The serpin, antithrombin, and its polysaccharide activator, heparin, are essential anticoagulant regulators of blood-clotting cascade proteases and thereby critical for maintaining hemostasis. The relative importance of the molecular interactions that mediate heparin binding to and activation of antithrombin, and the dynamics of how they are established, have recently been revealed from the effects of mutagenesis of heparin-binding residues of antithrombin and of modifications of the specific pentasaccharide-binding region in heparin. One residue, Lys 125, is pivotal for antithrombin to recognize and bind the nonreducing-end trisaccharide of the pentasaccharide in an initial low-affinity complex. Two other residues, Lys 114 and Arg 129, then cooperate with Lys 125 to induce the low-affinity complex into an activated, high-affinity complex, in which a network of electrostatic interactions between antithrombin and the entire pentasaccharide is established. The identification of three critical basic residues in antithrombin and a trisaccharide in heparin as principal mediators of heparin activation of antithrombin may stimulate the design of small-molecule anticoagulants that mimic the action of heparin and are orally active.
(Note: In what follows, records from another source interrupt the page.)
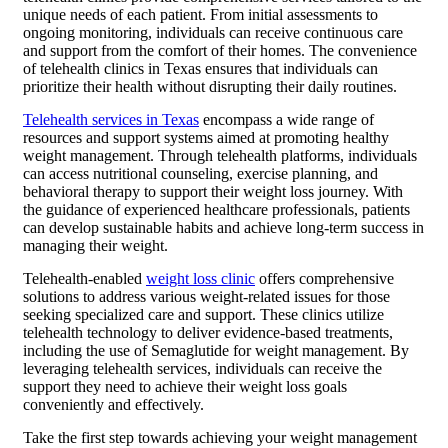
unique needs of each patient. From initial assessments to
ongoing monitoring, individuals can receive continuous care
and support from the comfort of their homes. The convenience
of telehealth clinics in Texas ensures that individuals can
prioritize their health without disrupting their daily routines.
Telehealth services in Texas
encompass a wide range of
resources and support systems aimed at promoting healthy
weight management. Through telehealth platforms, individuals
can access nutritional counseling, exercise planning, and
behavioral therapy to support their weight loss journey. With
the guidance of experienced healthcare professionals, patients
can develop sustainable habits and achieve long-term success in
managing their weight.
Telehealth-enabled
weight loss clinic
offers comprehensive
solutions to address various weight-related issues for those
seeking specialized care and support. These clinics utilize
telehealth technology to deliver evidence-based treatments,
including the use of Semaglutide for weight management. By
leveraging telehealth services, individuals can receive the
support they need to achieve their weight loss goals
conveniently and effectively.
Take the first step towards achieving your weight management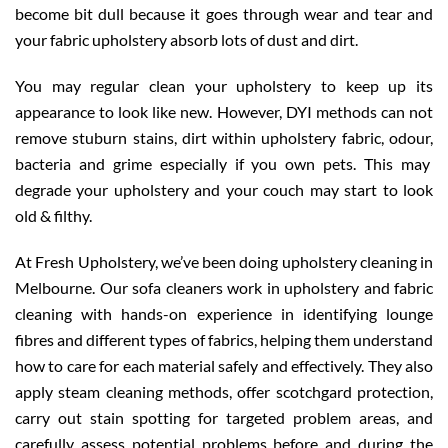
become bit dull because it goes through wear and tear and
your fabric upholstery absorb lots of dust and dirt.
You may regular clean your upholstery to keep up its
appearance to look like new. However, DYI methods can not
remove stuburn stains, dirt within upholstery fabric, odour,
bacteria and grime especially if you own pets. This may
degrade your upholstery and your couch may start to look
old & filthy.
At Fresh Upholstery, we’ve been doing upholstery cleaning in
Melbourne. Our sofa cleaners work in upholstery and fabric
cleaning with hands-on experience in identifying lounge
fibres and different types of fabrics, helping them understand
how to care for each material safely and effectively. They also
apply steam cleaning methods, offer scotchgard protection,
carry out stain spotting for targeted problem areas, and
carefully assess potential problems before and during the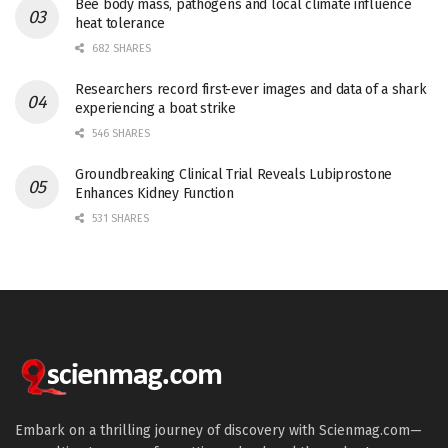
Bee body mass, pathogens and local climate influence
heat tolerance
682 SHARES
Researchers record first-ever images and data of a shark
experiencing a boat strike
546 SHARES
Groundbreaking Clinical Trial Reveals Lubiprostone
Enhances Kidney Function
531 SHARES
Embark on a thrilling journey of discovery with Scienmag.com—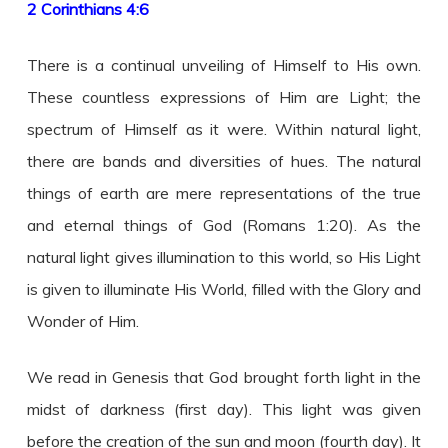
2 Corinthians 4:6
There is a continual unveiling of Himself to His own.
These countless expressions of Him are Light; the
spectrum of Himself as it were. Within natural light,
there are bands and diversities of hues. The natural
things of earth are mere representations of the true
and eternal things of God (Romans 1:20). As the
natural light gives illumination to this world, so His Light
is given to illuminate His World, filled with the Glory and
Wonder of Him.
We read in Genesis that God brought forth light in the
midst of darkness (first day). This light was given
before the creation of the sun and moon (fourth day). It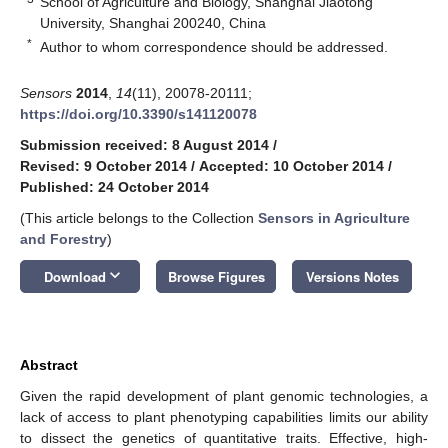
School of Agriculture and Biology, Shanghai Jiaotong
University, Shanghai 200240, China
*
Author to whom correspondence should be addressed.
Sensors
2014
,
14
(11), 20078-20111;
https://doi.org/10.3390/s141120078
Submission received: 8 August 2014
/
Revised: 9 October 2014
/
Accepted: 10 October 2014
/
Published: 24 October 2014
(This article belongs to the Collection
Sensors in Agriculture
and Forestry
)
keyboard_arrow_down
Download
Browse Figures
Versions Notes
Abstract
Given the rapid development of plant genomic technologies, a
lack of access to plant phenotyping capabilities limits our ability
to dissect the genetics of quantitative traits. Effective, high-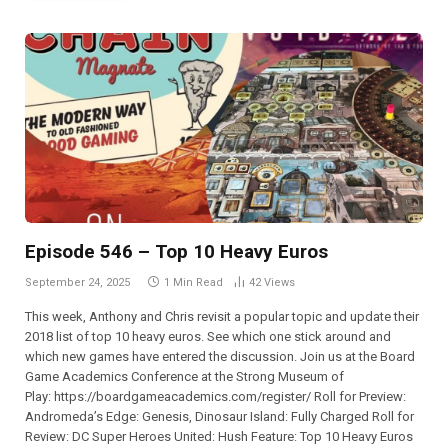
Episode 546 – Top 10 Heavy Euros
September 24, 2025
1 Min Read
42
Views
This week, Anthony and Chris revisit a popular topic and update their
2018 list of top 10 heavy euros. See which one stick around and
which new games have entered the discussion. Join us at the Board
Game Academics Conference at the Strong Museum of
Play: ⁠⁠⁠⁠⁠⁠⁠⁠⁠⁠⁠⁠⁠⁠⁠⁠⁠⁠⁠⁠⁠⁠⁠⁠https://boardgameacademics.com/register/⁠⁠⁠⁠⁠⁠⁠⁠⁠⁠⁠⁠⁠⁠⁠⁠⁠⁠⁠⁠⁠⁠⁠⁠ Roll for Preview:
Andromeda’s Edge: Genesis, Dinosaur Island: Fully Charged Roll for
Review: DC Super Heroes United: Hush Feature: Top 10 Heavy Euros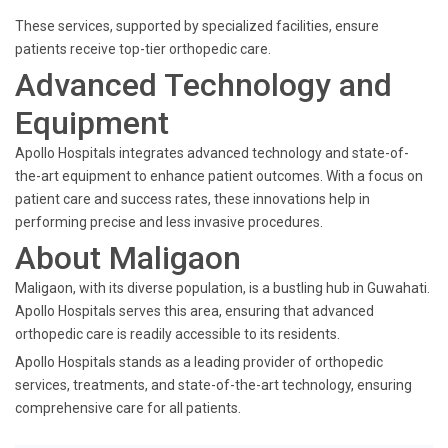
These services, supported by specialized facilities, ensure
patients receive top-tier orthopedic care.
Advanced Technology and
Equipment
Apollo Hospitals integrates advanced technology and state-of-
the-art equipment to enhance patient outcomes. With a focus on
patient care and success rates, these innovations help in
performing precise and less invasive procedures.
About Maligaon
Maligaon, with its diverse population, is a bustling hub in Guwahati.
Apollo Hospitals serves this area, ensuring that advanced
orthopedic care is readily accessible to its residents.
Apollo Hospitals stands as a leading provider of orthopedic
services, treatments, and state-of-the-art technology, ensuring
comprehensive care for all patients.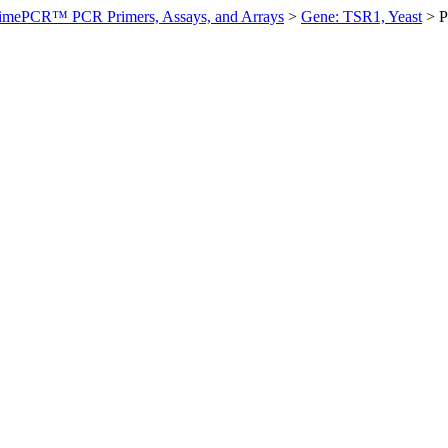
imePCR™ PCR Primers, Assays, and Arrays
>
Gene: TSR1, Yeast
>
P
Importance of lysine 125 for heparin binding and activation of antithrombin.

The anticoagulant sulfated polysaccharide, heparin, binds to the plasma coagulation proteinase inhibitor, antithrombin, and activates it by a conformational change that results in a greatly increased rate of inhibition of target proteinases. Lys125 of antithrombin has previously been implicated in this binding by chemical modification and site-directed mutagenesis and by the crystal structure of a complex between antithrombin and a pentasaccharide constituting the antithrombin-binding region of heparin. Replacement of Lys125 with Met or Gln in this work reduced the affinity of antithrombin for full-length heparin or the pentasaccharide by 150-600-fold at I = 0.15, corresponding to a loss of 25-33% of the total binding energy. The affinity decrease was due both to disruption of approximately three ionic interactions, indicating that Lys125 and two other basic residues of antithrombin act cooperatively in binding to heparin, and to weakened nonionic interactions. The mutations caused a 10-17-fold decrease in the affinity of the initial, weak binding step of the two-step mechanism of heparin binding to antithrombin. They also increased the reverse rate constant of the second, conformational change step by 10-50-fold. Lys125 is thus a major heparin-binding residue of antithrombin, contributing an amount of binding energy comparable to that of Arg129, but less energy than Lys114. It is the first residue identified so far that has a critical role in the initial recognition of heparin by antithrombin, but also appreciably stabilizes the heparin-induced activated state of the inhibitor. These effects are exerted by interactions of Lys125 with the nonreducing end of the heparin pentasaccharide.